Vito Pirrelli


Vito PirrelliVito Pirrelli, Computational Linguist, Member of Academia Europaea
Istituto di Linguistica Computazionale - CNR
vito.pirrelli(at)ilc.cnr.it
(+39)050.315.2851
building B, entrance 21, 1st floor, room 10

I am a Research Director at the CNR Institute for Computational Linguistics, co-editor of the international journals The Mental Lexicon (John Benjamins) and Lingue e Linguaggio (il Mulino), and head of the Physiology of Communication Lab. As of 2021, I am an elected member of Academia Europaea (the Academy of Europe).

My main research interests focus on fundamental issues of language architecture and physiology, lying at the interdisciplinary crossroad of cognitive linguistics, psycholinguistics, neuroscience and information science. I investigate words, phrases and utterances as dynamic processes, emerging from interrelated patterns of sensory experience, communicative and social interaction and psychological and neurobiological mechanisms. From this perspective, the human mental lexicon is never stable, time- and context-independent. Its content is continuously updated and reshaped as a function of when, why and how often it is accessed and processed. Such flowing activation states are more reminiscent of the inherently adaptive, self-organizing behaviour of biological dynamic systems than ever thought before.

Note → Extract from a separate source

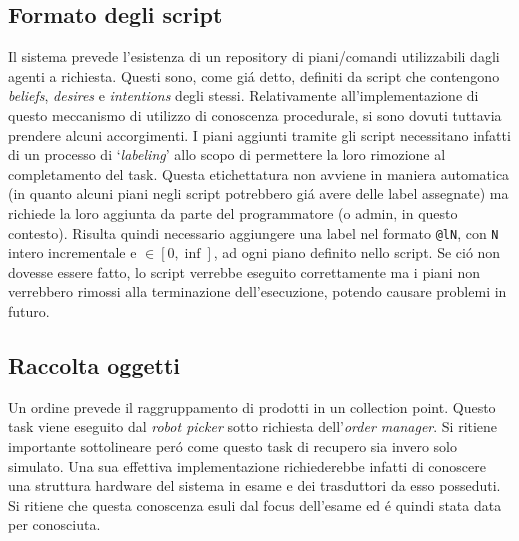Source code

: \subsection{Formato degli script}
Il sistema prevede l'esistenza di un repository di piani/comandi utilizzabili dagli agenti a richiesta. Questi sono, come gi\'a detto, definiti da script che contengono \textit{beliefs}, \textit{desires} e \textit{intentions} degli stessi. Relativamente all'implementazione di questo meccanismo di utilizzo di conoscenza procedurale, si sono dovuti tuttavia prendere alcuni accorgimenti. I piani aggiunti tramite gli script necessitano infatti di un processo di `\textit{labeling}' allo scopo di permettere la loro rimozione al completamento del task. Questa etichettatura non avviene in maniera automatica (in quanto alcuni piani negli script potrebbero gi\'a avere delle label assegnate) ma richiede la loro aggiunta da parte del programmatore (o admin, in questo contesto). Risulta quindi necessario aggiungere una label nel formato \texttt{@lN}, con \texttt{N} intero incrementale e $\in [0, \inf]$, ad ogni piano definito nello script. Se ci\'o non dovesse essere fatto, lo script verrebbe eseguito correttamente ma i piani non verrebbero rimossi alla terminazione dell'esecuzione, potendo causare problemi in futuro. 

\subsection{Raccolta oggetti}
Un ordine prevede il raggruppamento di prodotti in un collection point. Questo task viene eseguito dal \textit{robot picker} sotto richiesta dell'\textit{order manager}. Si ritiene importante sottolineare per\'o come questo task di recupero sia invero solo simulato. Una sua effettiva implementazione richiederebbe infatti di conoscere una struttura hardware del sistema in esame e dei trasduttori da esso posseduti. Si ritiene che questa conoscenza esuli dal focus dell'esame ed \'e quindi stata data per conosciuta.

As PI of the Paisà project (2011-2013), I coordinated the development of the first online annotated Corpus of contemporary Italian for language teaching, of over 250 million tokens. As chair of NetWordS (2011-2015), the European Science Foundation Research Networking Programme on Word Structure in the Languages of Europe, I directed an international, interdisciplinary research programme on the Mental Lexicon. I'm currently PI of ReadLet (2019-2023), a PRIN project that uses portable ICT technology and cloud computing to collect, time-align, integrate and analyse large streams of multimodal reading data from early graders. The project is intended to help professionals assess the level of reading skills reached by the child, and decide which intervention programmes and measures are most appropriate.